# What the task requires:
Please extract each line of the entries below that contains the string "rotated".

# Given records:
-*-
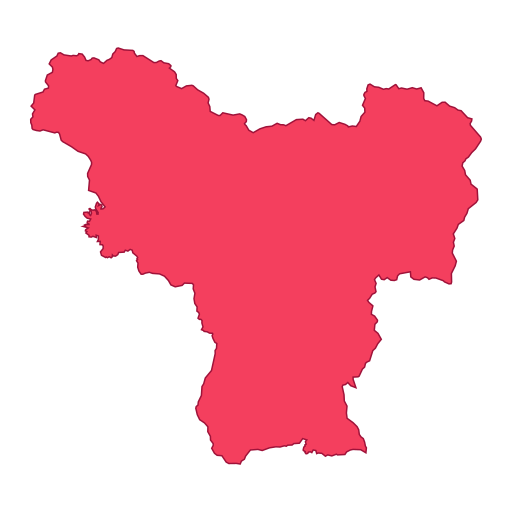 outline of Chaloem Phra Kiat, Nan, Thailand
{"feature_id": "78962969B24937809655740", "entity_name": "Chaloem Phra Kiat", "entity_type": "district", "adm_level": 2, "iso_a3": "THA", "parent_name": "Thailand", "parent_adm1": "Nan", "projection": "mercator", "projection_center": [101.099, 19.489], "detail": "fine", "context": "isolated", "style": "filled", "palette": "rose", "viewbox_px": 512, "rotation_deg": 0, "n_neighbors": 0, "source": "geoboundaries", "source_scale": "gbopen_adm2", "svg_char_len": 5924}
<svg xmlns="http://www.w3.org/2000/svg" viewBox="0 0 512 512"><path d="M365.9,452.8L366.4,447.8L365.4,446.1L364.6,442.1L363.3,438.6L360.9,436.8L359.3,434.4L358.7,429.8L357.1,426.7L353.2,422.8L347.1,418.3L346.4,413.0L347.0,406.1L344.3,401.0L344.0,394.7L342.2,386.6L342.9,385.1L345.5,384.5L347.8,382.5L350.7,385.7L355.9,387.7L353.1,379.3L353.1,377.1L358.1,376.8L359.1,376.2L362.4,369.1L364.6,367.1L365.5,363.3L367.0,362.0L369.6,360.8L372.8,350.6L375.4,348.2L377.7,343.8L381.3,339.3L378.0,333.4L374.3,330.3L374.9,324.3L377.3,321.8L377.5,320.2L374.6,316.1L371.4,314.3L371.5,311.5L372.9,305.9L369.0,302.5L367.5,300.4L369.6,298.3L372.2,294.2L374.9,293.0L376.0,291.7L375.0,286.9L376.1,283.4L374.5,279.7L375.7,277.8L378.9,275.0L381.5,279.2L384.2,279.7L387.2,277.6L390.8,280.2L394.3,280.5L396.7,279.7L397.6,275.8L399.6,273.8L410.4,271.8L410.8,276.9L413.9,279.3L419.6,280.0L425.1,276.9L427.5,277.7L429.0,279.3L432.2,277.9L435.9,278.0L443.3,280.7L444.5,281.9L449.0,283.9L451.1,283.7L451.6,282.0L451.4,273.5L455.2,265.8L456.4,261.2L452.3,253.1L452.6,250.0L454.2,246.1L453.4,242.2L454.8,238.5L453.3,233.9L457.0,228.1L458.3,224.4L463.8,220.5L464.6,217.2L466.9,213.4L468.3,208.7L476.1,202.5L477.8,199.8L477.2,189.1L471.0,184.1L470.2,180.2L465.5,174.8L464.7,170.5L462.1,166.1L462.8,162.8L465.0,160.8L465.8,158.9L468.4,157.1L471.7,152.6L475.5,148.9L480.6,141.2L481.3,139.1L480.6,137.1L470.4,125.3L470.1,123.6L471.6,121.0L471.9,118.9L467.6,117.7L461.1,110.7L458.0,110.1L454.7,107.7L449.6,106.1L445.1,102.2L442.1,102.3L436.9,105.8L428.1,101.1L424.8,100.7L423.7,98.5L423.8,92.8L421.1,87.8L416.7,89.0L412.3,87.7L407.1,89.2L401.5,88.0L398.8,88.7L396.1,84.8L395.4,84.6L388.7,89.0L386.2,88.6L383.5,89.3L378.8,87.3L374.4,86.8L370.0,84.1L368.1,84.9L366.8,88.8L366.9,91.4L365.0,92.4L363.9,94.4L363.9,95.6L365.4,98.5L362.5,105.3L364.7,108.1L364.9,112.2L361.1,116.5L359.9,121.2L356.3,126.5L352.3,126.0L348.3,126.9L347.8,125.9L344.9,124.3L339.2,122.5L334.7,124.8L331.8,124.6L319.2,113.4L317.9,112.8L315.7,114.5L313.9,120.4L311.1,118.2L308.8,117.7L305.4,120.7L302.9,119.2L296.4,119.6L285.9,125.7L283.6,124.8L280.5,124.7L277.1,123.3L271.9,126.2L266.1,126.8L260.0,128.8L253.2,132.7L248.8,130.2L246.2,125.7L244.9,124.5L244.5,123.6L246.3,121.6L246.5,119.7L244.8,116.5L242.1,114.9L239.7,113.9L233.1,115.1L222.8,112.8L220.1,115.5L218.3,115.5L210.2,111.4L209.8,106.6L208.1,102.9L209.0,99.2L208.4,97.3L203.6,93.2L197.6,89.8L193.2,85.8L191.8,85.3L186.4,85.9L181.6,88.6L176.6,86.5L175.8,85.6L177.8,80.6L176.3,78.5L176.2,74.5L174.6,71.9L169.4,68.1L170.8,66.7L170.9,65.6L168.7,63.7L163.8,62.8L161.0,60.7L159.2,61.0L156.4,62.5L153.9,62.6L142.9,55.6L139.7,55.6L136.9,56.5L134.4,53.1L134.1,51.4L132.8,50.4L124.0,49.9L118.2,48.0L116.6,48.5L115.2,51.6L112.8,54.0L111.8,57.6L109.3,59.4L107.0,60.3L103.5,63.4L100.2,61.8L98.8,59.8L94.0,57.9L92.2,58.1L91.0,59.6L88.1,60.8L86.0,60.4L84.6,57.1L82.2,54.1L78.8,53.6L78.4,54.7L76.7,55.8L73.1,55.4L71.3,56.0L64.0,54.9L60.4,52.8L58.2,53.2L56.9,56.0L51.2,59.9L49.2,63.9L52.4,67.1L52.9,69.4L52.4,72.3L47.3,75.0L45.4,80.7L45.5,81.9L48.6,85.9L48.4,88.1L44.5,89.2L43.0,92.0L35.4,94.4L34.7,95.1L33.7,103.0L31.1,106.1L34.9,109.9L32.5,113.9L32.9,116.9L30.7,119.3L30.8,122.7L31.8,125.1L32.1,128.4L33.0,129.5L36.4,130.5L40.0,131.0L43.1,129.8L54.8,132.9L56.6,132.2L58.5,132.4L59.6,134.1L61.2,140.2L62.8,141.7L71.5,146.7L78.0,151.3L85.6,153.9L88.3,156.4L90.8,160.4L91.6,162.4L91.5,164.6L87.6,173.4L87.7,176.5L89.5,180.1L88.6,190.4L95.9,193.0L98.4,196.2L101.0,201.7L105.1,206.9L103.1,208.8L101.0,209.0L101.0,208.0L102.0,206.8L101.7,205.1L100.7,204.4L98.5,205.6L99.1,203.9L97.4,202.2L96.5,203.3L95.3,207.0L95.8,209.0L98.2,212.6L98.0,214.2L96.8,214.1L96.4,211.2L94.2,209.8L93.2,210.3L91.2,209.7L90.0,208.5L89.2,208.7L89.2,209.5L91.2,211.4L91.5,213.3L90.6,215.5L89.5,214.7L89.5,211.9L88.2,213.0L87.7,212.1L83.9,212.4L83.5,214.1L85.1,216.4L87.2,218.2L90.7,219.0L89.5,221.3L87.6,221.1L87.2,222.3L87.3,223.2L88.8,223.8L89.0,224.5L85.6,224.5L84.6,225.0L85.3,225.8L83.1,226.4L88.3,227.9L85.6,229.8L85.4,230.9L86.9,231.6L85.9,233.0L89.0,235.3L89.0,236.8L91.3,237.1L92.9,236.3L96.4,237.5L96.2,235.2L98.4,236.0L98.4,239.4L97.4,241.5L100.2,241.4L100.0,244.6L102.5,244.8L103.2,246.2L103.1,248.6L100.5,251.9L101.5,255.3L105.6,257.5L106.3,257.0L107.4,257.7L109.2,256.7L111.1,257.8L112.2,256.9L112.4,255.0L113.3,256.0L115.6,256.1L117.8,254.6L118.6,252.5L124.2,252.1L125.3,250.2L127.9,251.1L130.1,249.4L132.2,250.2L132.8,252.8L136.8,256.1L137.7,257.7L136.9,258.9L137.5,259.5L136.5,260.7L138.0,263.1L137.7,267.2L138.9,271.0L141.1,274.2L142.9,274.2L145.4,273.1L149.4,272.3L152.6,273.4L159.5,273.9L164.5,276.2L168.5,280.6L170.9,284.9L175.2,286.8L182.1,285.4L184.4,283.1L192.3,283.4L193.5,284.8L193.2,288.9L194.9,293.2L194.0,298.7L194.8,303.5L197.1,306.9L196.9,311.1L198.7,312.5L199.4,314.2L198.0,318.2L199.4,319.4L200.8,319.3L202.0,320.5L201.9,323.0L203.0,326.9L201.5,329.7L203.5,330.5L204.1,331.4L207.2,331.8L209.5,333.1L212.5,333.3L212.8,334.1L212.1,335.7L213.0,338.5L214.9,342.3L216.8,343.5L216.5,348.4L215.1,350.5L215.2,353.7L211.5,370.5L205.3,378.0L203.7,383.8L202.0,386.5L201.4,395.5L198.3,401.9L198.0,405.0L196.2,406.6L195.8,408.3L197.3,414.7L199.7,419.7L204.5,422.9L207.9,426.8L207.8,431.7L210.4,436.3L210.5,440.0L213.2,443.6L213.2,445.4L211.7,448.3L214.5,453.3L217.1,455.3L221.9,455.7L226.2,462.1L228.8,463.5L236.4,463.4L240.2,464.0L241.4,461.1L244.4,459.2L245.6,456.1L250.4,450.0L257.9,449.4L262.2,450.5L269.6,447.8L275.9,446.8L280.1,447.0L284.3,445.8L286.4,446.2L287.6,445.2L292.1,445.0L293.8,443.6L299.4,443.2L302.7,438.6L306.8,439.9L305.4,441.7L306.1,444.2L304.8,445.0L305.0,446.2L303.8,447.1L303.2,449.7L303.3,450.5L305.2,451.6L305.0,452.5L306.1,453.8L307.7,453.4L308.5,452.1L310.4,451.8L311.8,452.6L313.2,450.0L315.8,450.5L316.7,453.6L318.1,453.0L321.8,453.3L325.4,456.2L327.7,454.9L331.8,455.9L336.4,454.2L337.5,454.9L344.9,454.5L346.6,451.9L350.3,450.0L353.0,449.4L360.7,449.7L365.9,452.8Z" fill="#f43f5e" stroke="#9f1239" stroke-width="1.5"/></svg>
-*-
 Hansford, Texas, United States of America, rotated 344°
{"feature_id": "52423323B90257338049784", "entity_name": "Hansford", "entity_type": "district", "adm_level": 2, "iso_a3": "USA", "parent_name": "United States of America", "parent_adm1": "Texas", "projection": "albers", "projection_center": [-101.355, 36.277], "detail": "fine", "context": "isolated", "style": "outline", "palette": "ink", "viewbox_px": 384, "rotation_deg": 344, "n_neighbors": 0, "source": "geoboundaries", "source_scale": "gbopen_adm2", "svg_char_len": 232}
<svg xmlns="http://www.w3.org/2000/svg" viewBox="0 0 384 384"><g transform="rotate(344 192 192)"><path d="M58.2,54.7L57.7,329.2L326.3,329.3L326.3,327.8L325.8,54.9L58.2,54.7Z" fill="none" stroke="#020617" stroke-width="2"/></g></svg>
-*-
# The response:
 Hansford, Texas, United States of America, rotated 344°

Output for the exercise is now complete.